According to Hayes, Ethereum has the security, liquidity, and developer base that institutions need.
He believes this shift could lead to a strong price increase for Ethereum in the next cycle, which fits well with companies like BitMine accumulating heavily.
BitMine bought 33,504 ETH (112 million USD) this week and 138,452 ETH (~435 million USD) earlier in December. BitMine now owns approximately 3.86 million ETH. Such large purchases strengthen the idea that institutions are preparing for Ethereum's next major cycle.
Hayes believes that Ethereum still lacks the privacy protections that large institutions want. He says this is “the most important thing Ethereum doesn’t have yet,” but he also points out that Vitalik Buterin is working on it.
Despite this shortcoming, he does not believe it should stop institutional investments. Companies will use privacy-focused layer-2 networks and settle on Ethereum.
He believes that Ethereum L1 will always be the “security base” even if activities occur on L2s like Arbitrum or Optimism.
“One may need to discuss how fees will be shared between L2 and Ethereum L1,” he said, but he emphasized that it does not change the fundamentals: institutions will secure their processes with Ethereum.
This aligns with how the market looks now.
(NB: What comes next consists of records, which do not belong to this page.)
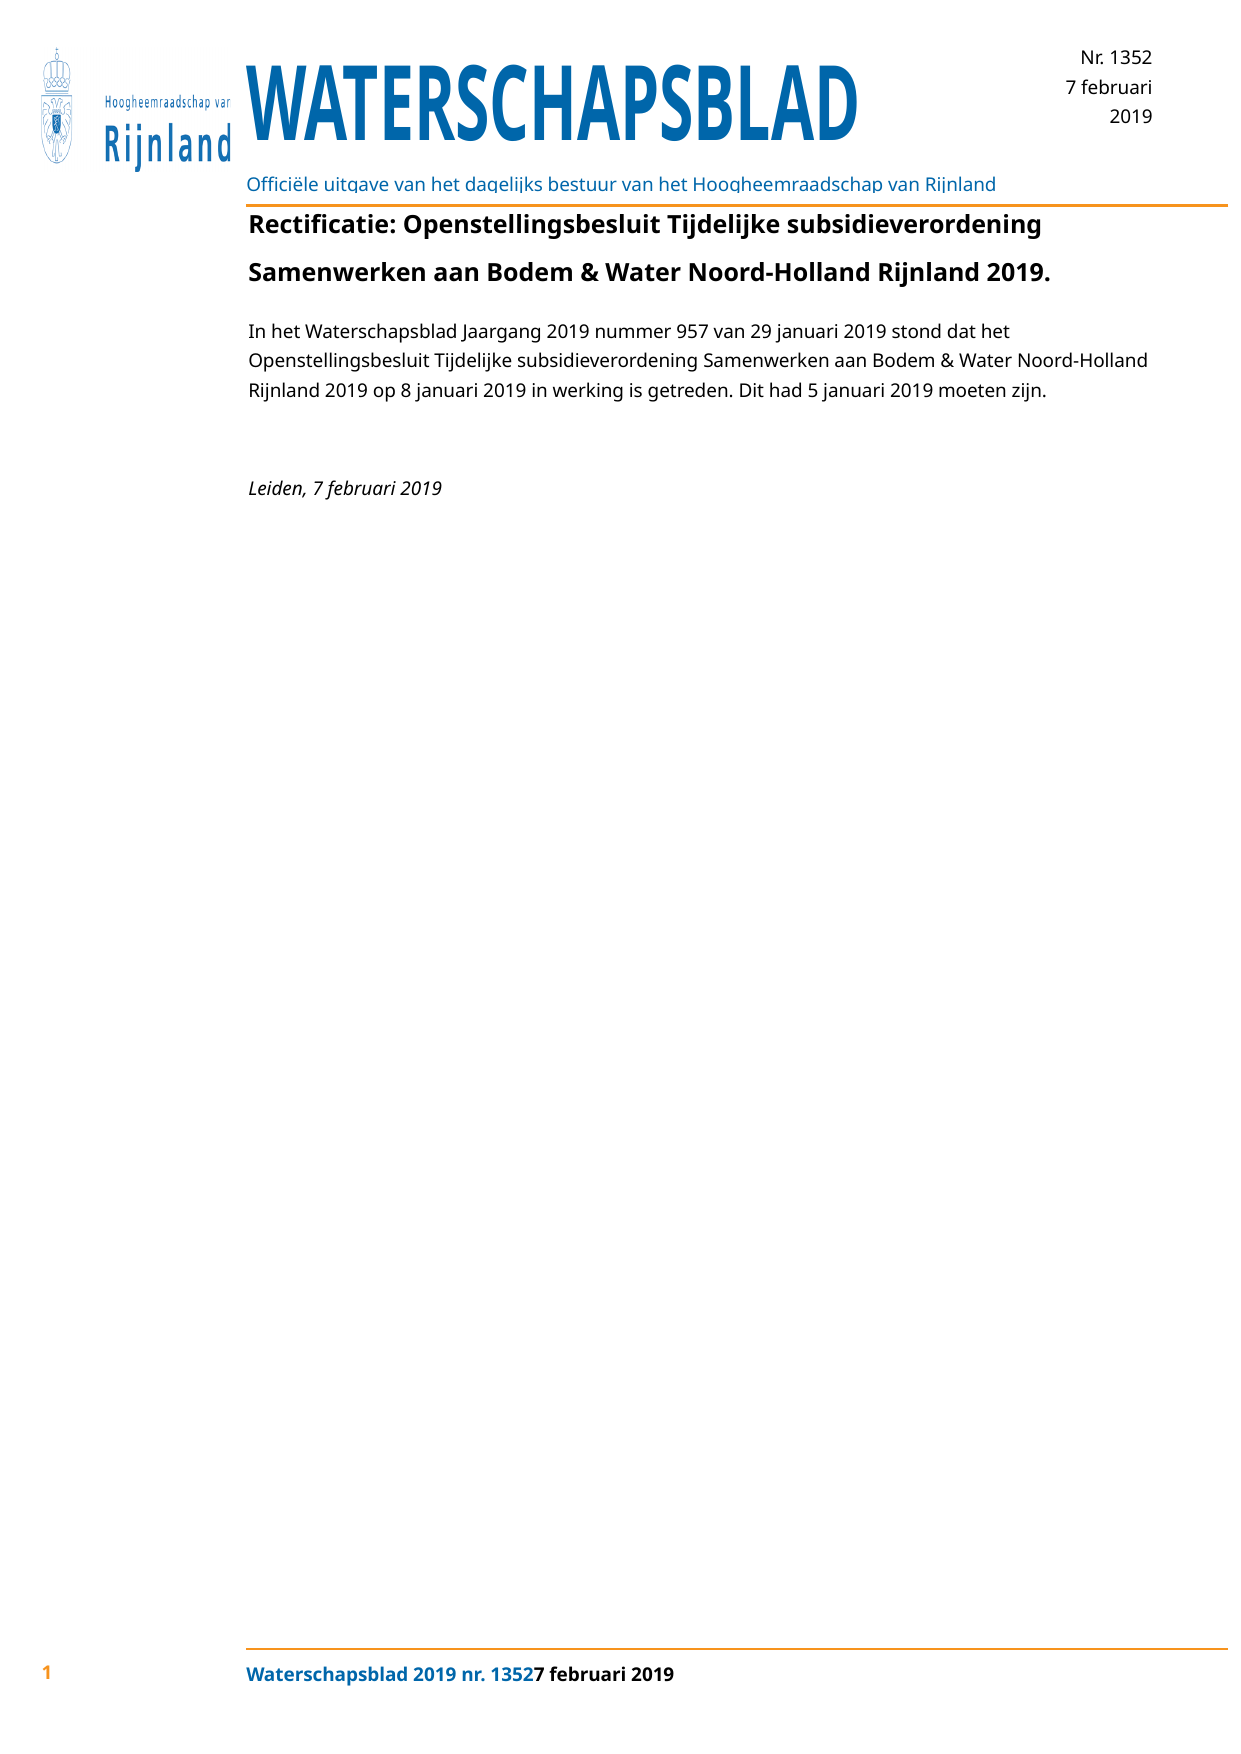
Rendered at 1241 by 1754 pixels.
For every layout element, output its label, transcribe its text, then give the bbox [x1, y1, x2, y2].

picture [41, 47, 231, 172]
text Leiden, 7 februari 2019 [248, 475, 1152, 501]
text In het Waterschapsblad Jaargang 2019 nummer 957 van 29 januari 2019 stond dat het Openstellingsbesluit Tijdelijke subsidieverordening Samenwerken aan Bodem & Water Noord-Holland Rijnland 2019 op 8 januari 2019 in werking is getreden. Dit had 5 januari 2019 moeten zijn. [248, 318, 1152, 403]
text Rectificatie: Openstellingsbesluit Tijdelijke subsidieverordening Samenwerken aan Bodem & Water Noord-Holland Rijnland 2019. [248, 207, 1152, 288]
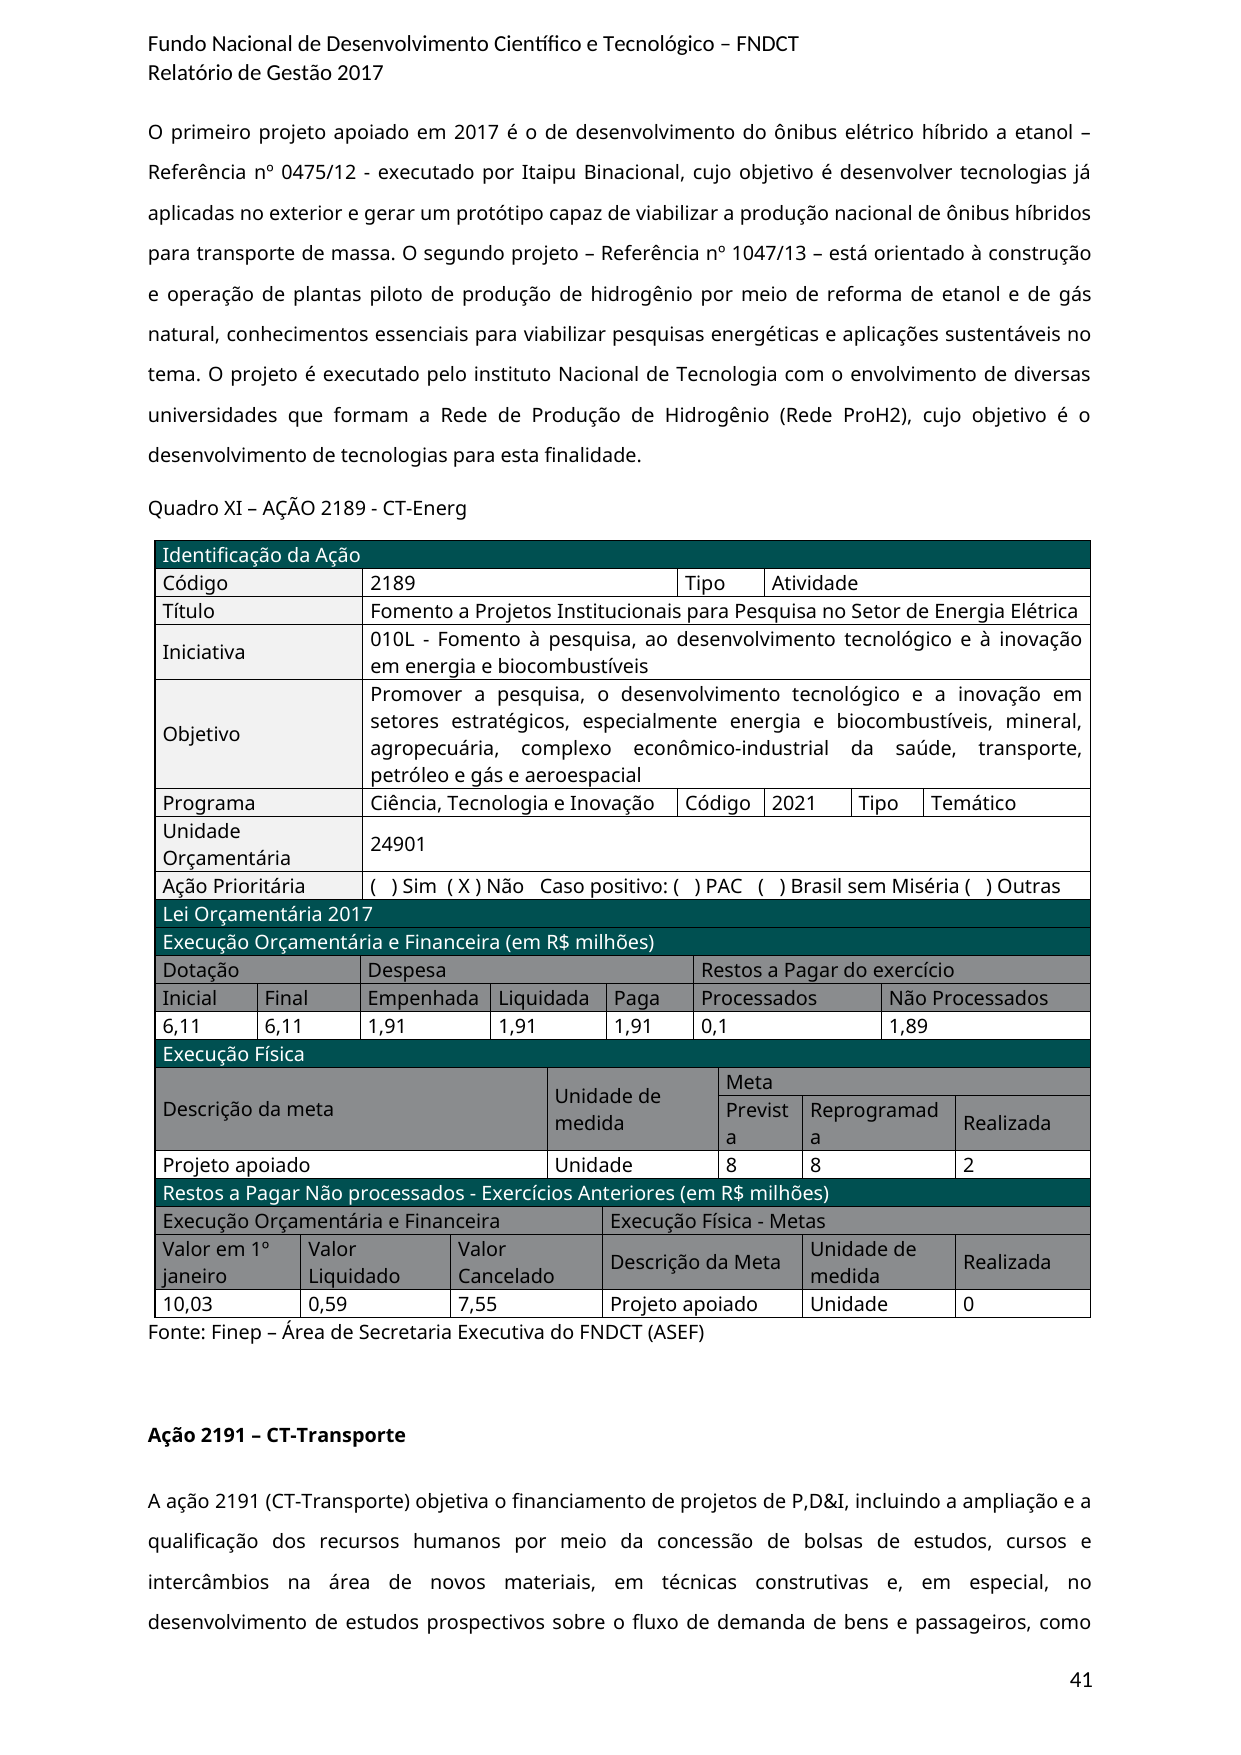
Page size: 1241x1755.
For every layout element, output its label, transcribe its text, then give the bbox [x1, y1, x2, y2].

table_cell Unidade Orçamentária [156, 817, 362, 871]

The whale balance on exchanges is the lowest in several years. Whales have bought over 900,000 ETH in recent weeks according to Santiment data.
Institutional infrastructure continues to grow around the Ethereum base, even as fees fall due to the increased use of L2 networks.
A narrow field of winners: Ethereum first, Solana second
Hayes believes that the public blockchains of the future will cluster around a few. He sees Ethereum as the clear long-term winner, with Solana as a distant second.
He explains Solana's rise from 7 USD to 300 USD with intense memecoin activity in 2023 and 2024. But he believes Solana “needs something new” to surpass Ethereum again.
He believes that Solana remains important, but he does not think Solana can reach Ethereum's institutional role or long-term price strength.
Hayes believes that almost all other L1s are structurally weak. He dismisses chains like Monad with high FDV as overvalued projects that are likely to crash after an initial price increase.
50 ETH could make you a millionaire before the next election
Hayes was most clear in his price forecast when he was asked how much ETH one needs to become a millionaire in the next cycle.
He said Ethereum could reach 20,000 USD. That means 50 ETH is sufficient for a portfolio of over one million USD.
The BitMex founder believes this goal could be reached by the next U.S. presidential election. His view aligns with today’s supply situation: reserves on exchanges are decreasing, institutions are buying, and large buyers like BitMine are putting hundreds of millions of USD into ETH.
If Ethereum fails to meet these expectations, Hayes argues it is because the narrative does not hold.
If stablecoin usage declines or institutions exit chain trading, Bitcoin could outperform Ethereum for a long time.
He still believes that today’s market favors Ethereum’s dominance in the long run – especially as banks prepare to use Web3 strategies on public platforms.